I had dinner with the Sainted Mother and Honored Father tonight. I was once again reminded, during the course of the meal, how very glad I am that I'm a nurse.
See, Dad was talking about academic politics and who gets what professorship and what one's ranking in the department was dependent on, and how that was affecting this, that, and the other thing. And I was sitting there, alternately casting my eyes Heavenward and thinking, "Y'know, if some jackass tried *that* shit around me, they'd never set foot in my unit again."
Even though there's politics involved in my job, it's not the sort that touches your average floor nurse. Even though there's the little matter of the state budget, or the little matter of the performance improvement scores, or the tiny issue of staffing, I'm generally immune to everything besides the delta between Patients Alive At 0700 and Patients Alive at 1900. Less than one is good. One or more needs explanation.
I grew up in academia. I was the world's best paper-writer in college, having been inducted early into the world of poundage of production equalling quality of execution. Becoming a nurse, with its no-bullshit, no-slack way of looking at the world, was a shock. People told you things once and expected you to remember them! There were immediate consequences to your actions! Fucking up was not something you could put in an errata notice in the next edition!
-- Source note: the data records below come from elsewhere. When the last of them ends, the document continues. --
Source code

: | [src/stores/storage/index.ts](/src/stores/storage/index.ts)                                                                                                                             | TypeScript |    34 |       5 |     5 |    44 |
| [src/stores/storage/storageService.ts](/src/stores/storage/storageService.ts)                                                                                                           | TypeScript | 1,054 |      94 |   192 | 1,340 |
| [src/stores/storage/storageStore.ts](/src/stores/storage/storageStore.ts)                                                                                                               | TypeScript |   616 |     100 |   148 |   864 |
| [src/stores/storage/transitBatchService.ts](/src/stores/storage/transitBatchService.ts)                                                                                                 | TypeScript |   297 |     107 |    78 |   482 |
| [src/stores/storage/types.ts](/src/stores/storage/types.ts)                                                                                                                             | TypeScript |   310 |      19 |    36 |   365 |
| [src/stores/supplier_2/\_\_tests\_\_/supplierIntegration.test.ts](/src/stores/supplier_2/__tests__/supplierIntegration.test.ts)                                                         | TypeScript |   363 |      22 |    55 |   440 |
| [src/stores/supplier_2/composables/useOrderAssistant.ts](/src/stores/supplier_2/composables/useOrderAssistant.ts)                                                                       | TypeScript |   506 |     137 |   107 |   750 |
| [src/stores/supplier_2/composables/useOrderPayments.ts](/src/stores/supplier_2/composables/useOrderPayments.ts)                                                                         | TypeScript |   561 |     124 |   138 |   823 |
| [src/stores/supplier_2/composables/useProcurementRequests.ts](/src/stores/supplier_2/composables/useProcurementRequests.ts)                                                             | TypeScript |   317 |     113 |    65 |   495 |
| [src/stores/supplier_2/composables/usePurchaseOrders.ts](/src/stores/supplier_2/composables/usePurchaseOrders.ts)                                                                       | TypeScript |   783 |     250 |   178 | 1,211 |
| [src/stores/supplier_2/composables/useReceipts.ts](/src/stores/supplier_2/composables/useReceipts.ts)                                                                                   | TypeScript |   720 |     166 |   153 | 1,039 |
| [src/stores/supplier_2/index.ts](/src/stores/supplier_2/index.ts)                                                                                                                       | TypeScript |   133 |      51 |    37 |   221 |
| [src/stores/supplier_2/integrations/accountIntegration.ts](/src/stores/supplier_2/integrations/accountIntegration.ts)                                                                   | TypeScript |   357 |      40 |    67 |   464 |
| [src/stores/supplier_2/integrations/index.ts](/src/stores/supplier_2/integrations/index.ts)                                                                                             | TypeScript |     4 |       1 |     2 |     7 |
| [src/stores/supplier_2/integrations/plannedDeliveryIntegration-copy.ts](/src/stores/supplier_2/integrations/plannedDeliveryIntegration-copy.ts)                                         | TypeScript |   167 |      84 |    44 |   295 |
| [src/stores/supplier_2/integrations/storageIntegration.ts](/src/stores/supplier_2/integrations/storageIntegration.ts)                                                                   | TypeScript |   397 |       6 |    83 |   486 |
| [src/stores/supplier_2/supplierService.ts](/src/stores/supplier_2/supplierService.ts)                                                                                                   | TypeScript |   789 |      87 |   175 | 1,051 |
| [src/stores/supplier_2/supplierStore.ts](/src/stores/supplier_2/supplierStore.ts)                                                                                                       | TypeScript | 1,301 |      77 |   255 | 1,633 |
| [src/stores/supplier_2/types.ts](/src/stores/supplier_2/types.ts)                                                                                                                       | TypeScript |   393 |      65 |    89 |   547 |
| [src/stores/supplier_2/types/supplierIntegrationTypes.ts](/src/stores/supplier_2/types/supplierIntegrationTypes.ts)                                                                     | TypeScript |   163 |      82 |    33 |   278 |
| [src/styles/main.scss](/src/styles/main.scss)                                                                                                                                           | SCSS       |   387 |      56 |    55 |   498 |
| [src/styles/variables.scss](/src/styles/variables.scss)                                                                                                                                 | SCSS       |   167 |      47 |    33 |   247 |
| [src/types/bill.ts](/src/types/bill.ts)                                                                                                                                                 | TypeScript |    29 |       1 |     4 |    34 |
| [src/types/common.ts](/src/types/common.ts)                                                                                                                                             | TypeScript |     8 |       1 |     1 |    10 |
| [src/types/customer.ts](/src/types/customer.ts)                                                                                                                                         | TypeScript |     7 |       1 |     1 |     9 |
It's very comforting. You're either breathing or you're not. You either have the chops or you don't. Mediocrity is not something that can be hidden, and crazy-pants behavior doesn't last long on the unit. Every problem, no matter how complex, becomes simple once you break it down into its component parts. You cannot argue with an arterial blood gas result.
Thank God I'm a nurse. Maybe the academic world needs more of us, running around like badgers with chainsaws.
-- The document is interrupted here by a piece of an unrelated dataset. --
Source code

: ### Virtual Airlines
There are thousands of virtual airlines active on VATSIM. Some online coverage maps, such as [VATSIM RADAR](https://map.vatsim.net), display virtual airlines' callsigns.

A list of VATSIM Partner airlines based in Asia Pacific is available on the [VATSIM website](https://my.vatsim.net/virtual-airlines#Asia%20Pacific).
Yes, ain't it fun? My only brush with academia as an employee led me to run to nursing school, get my degree and get out.
ReplyDeleteOnline learning in grad school is way more fun, because you don't run into so much of the attitude. I do think there's less reverence, though, since you don't hear the whispers in the hall about the work of xx faculty member or see the fact they wear Birkenstocks with socks all the time.
Nursing in the real world has an entirely different look than academia and for good reason: we keep people alive. They study the why and how we do it, then point out ways from afar how we can improve it.
I may go back one of these days if I get my doctoral degree, but the call of the unit is more enthralling than the call of the academic office right now.
I suggest honey badgers with chainsaws!
ReplyDeleteI am a college nurse. I work in an academic environment. All of my supervisors are academics. It is funny to sit in staff meetings when you "can't" just break it down to "be nice or leave". You might upset a parent, or a trustee.
ReplyDeleteI love being a nurse, it has to be the best job here, for all of the reasons that you stated.
Thanks to the nasty politics in academia, I made the transition from academician to nurse and haven't looked back. My former colleagues are still shocked about my decision (I get some version of the "how can you can go from thinking profound thoughts to wiping dirty butts?" question from them everytime). I try to be polite when I tell them it's better than believing that some minutae of lyric poetry is going to change the world and sucking up to some quack of a dean to keep your pathetic job of teaching 6 sections of composition day and night.
ReplyDeleteI'm a research tech in a medical college and I mst say - we need many more badgers and chainsaws where I am :) Too many crazies, not enough practicality.
ReplyDeleteYou say, "poundage of production equalling quality of execution," i say, "since i can't dazzle them with brilliance, baffle them with bull manure." Yes, it gets tedious after a while, good for you for getting out of it.
ReplyDeleteHeh -- you're bringing up memories of when I graduated from college and took a job at a computer magazine. That ironed the BS out of my writing style in about two seconds flat -- from the typically self-important undergrad writing (further pumped up by one of my professors, who had encouraged me to try to publish one of the papers I wrote for him) to snappy, 5-Ws, inverted-pyramid get-to-the-point style. Of course, I could still f890 something up and correct it later... not possible when your article has stopped breathing!